Friday, February 06, 2009

Is Haskell fast?

Let's do a simple benchmark comparing Haskell to C. My benchmark computes an approximation to infinity by adding up 1/n. Here is the C code:
#include <stdio.h>

int
main(int argc, char **argv)
{
  double i, s;
  s = 0;
  for (i = 1; i < 100000000; i++)
    s += 1/i;
  printf("Almost infinity is %g\n", s);
}
And running it
Lennarts-Computer% gcc -O3 inf.c -o inf
Lennarts-Computer% time ./inf
Almost infinity is 18.9979
1.585u 0.009s 0:01.62 97.5%     0+0k 0+0io 0pf+0w
And now the Haskell code:
import BASIC
main = runBASIC' $ do
    10 LET I =: 1
    20 LET S =: 0
    30 LET S =: S + 1/I
    40 LET I =: I + 1
    50 IF I <> 100000000 THEN 30
    60 PRINT "Almost infinity is"
    70 PRINT S
    80 END
And running it:
Lennarts-Computer% ghc --make Main.hs
[4 of 4] Compiling Main             ( Main.hs, Main.o )
Linking Main ...
Lennarts-Computer% ./Main
Almost infinity is
18.9979
CPU time:   1.57s
As you can see it's about the same time. In fact the assembly code for the loops look pretty much the same. Here's the Haskell one:
LBB1_1: ## _L4
        movsd   LCPI1_0, %xmm2
        movapd  %xmm1, %xmm3
        addsd   %xmm2, %xmm3
        ucomisd LCPI1_1, %xmm3
        divsd   %xmm1, %xmm2
        addsd   %xmm2, %xmm0
        movapd  %xmm3, %xmm1
        jne     LBB1_1  ## _L4

11 comments:

  1. And the assembly we get from GHC with just the obvious recursive implementation in Haskell,

    go:
    comisd .LC0(%rip), %xmm5
    jb .L4
    movapd %xmm6, %xmm5
    jmp *(%rbp)
    .L4:
    movsd .LC1(%rip), %xmm0
    movapd %xmm0, %xmm7
    divsd %xmm5, %xmm7
    addsd %xmm0, %xmm5
    addsd %xmm7, %xmm6
    jmp go

    Not too bad, but the jump in the middle is a bit awkward.

    ReplyDelete
  2. Playing around with the C example a bit, switching to int from double changes the speeds drastically.

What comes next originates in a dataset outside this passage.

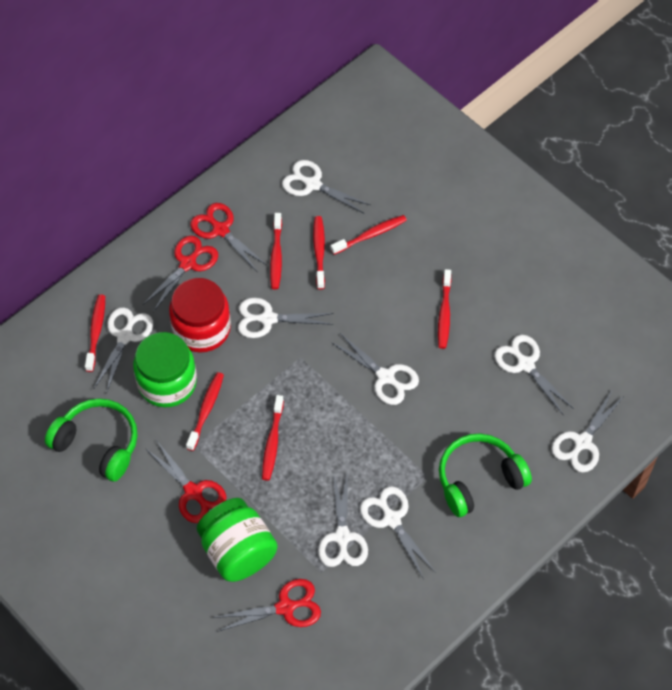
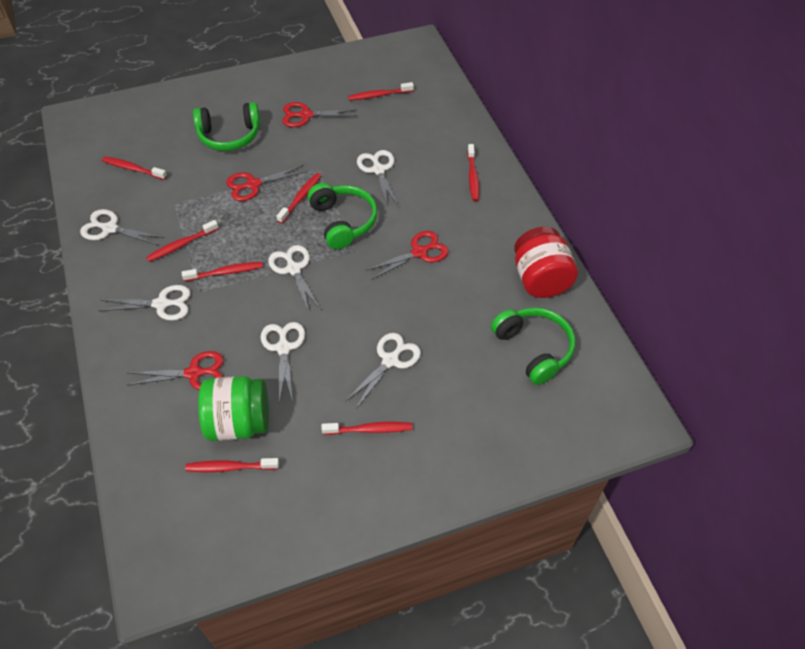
green headphones: 2 -> 3
green jar: 2 -> 1
red toothbrush: 7 -> 8
white scissors: 8 -> 6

    Any idea why that happens?

    ReplyDelete
  3. Jonathan: it doesn't really do anything interesting with int instead of double.

    ReplyDelete
  4. Playing around with the C example a bit, putting a return at the beginning of main changes the speeds drastically.

    Any idea why that happens?

    I truly am sorry, but that was just far too tempting.

    ReplyDelete
  5. @Lennart

    No doubt, it makes the benchmark nonsensical. I more meant "what happens with a similarly styled benchmark that uses ints instead of doubles?". I didn't know if one possibility was that gcc was particularly good at optimizing integer operations (for whatever reason)

    @David

    Nice.

    ReplyDelete
  6. What is behind the BASIC module? Or is it a secret? :)

    ReplyDelete
  7. You can get a little bit more speed out of the c code by rewriting the loop as follows:

    for (i = 0; i < 100000000;)
    s += 1/++i;

    ReplyDelete
  8. "Labels: BASIC, ..." I am looking forward to many more posts labeled BASIC.

    ReplyDelete
  9. Jonathan: gcc optimized the double and int loops in a very similar way (as you can see from looking at the assembly code), it's just that int operations are much faster.

    ReplyDelete
  10. David: Yes, moving the increment gives about 1-2% improvment, probably because the ucomisd instruction can be moved two instructions before the ja, so there's less of a pipeline bubble when the jump happens.

    ReplyDelete
  11. Here's what I got for the C code:

    L2:
    movapd %xmm3, %xmm0
    divsd %xmm1, %xmm0
    addsd %xmm0, %xmm2
    addsd %xmm3, %xmm1
    ucomisd %xmm1, %xmm4
    ja L2

    If I make i an int (idiom) and use "s += 1.0/i" I get a minor speed-up (about 2%). The assembly now looks like:

    L2:
    cvtsi2sd %eax, %xmm0
    movapd %xmm2, %xmm3
    divsd %xmm0, %xmm3
    addsd %xmm3, %xmm1
    addl $1, %eax
    cmpl $500000000, %eax
    jne L2


    Anyway, that's some pretty decent code generation for Haskell-BASIC.

    ReplyDelete